I knew I couldn't walk, though - my knees would never take it.

One night last week, I clipped the dog to a leash and started out.  We meandered around the lake, looking at the birds and the sky and talking to little old men named Ken, (total aside:  Ken's dog, who was not with him, is a cross between a DOBERMAN and a CHIHUAHUA.  First of all - how?  and second, who thought that much bad attitude was necessary in an animal?  "He had issues for the first few years", Ken told me.  Shocking.)  So basically Toopka and I would go on this lovely ramble every evening, and my knees weren't complaining.

And then T, the woman I used to babysit for, called one night.  "Going for a walk.  You coming?"
Yay!  A friend!  We could ramble together.

I forgot one thing.

T is the woman who called me on her day off to say "I'm bored. Can I come and power wash your house?"

She stomps around the lake like it's something to be CONQUERED.  I still sit down, but it's not to gaze at the sky.  It's to catch my breath while she bounces and stretches.

And ...my knees still aren't complaining.

For the first time in a really long time, I'm asking my body to do something and it's complying.
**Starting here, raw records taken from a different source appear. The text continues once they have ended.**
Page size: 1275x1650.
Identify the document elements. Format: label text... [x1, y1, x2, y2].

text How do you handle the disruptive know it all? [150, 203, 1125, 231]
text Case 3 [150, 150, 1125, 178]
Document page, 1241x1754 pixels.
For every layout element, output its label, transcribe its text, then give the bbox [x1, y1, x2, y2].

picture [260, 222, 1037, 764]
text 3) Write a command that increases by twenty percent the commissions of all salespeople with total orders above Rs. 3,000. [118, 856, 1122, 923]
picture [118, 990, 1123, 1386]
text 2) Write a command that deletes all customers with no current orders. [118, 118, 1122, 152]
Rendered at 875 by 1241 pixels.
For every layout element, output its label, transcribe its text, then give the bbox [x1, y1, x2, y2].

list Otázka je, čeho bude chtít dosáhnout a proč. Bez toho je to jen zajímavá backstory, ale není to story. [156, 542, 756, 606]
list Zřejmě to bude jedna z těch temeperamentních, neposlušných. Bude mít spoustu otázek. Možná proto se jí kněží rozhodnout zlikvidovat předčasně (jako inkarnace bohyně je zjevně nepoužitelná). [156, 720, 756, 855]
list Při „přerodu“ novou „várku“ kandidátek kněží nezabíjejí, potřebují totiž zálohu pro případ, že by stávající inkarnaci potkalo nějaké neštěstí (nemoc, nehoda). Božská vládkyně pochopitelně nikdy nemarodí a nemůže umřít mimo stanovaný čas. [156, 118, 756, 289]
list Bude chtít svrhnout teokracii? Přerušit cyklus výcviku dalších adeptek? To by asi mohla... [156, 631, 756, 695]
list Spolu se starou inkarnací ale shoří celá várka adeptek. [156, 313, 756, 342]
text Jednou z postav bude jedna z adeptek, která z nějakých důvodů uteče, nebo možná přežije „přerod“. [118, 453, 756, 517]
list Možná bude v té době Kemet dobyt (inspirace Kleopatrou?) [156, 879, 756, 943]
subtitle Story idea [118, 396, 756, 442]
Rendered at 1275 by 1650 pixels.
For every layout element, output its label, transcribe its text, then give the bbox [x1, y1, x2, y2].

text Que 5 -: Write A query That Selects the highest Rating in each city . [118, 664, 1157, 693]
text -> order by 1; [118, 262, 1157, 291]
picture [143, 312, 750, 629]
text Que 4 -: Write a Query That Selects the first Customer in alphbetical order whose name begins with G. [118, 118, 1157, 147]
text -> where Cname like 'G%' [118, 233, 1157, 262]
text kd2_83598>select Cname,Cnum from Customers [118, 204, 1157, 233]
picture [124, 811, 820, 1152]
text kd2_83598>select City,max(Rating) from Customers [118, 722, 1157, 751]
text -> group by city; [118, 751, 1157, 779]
I can't even tell you how good that feels.

4 comments:

Anonymous said...

Keep asking. It's listening.

Unknown said...

Your body, curly hair and all, is very smart. It knows what you need. I'm glad you're listening.

I like your hair.

Unknown said...

That comment about your hair, by unknown. That was me. Kay.
Apparently google is mad at me.

Carolyn said...

Hey my friend...been listening quietly to you now...praying, and watching your blog. Now, I can say I believe "you're on track" keep it up. You are a "whole" person, so take care of ALL of yourself, then there's balance, - body, soul and spirit - Someone said that, and I think HE had the smarts about that! Do love you - ALL of you! C.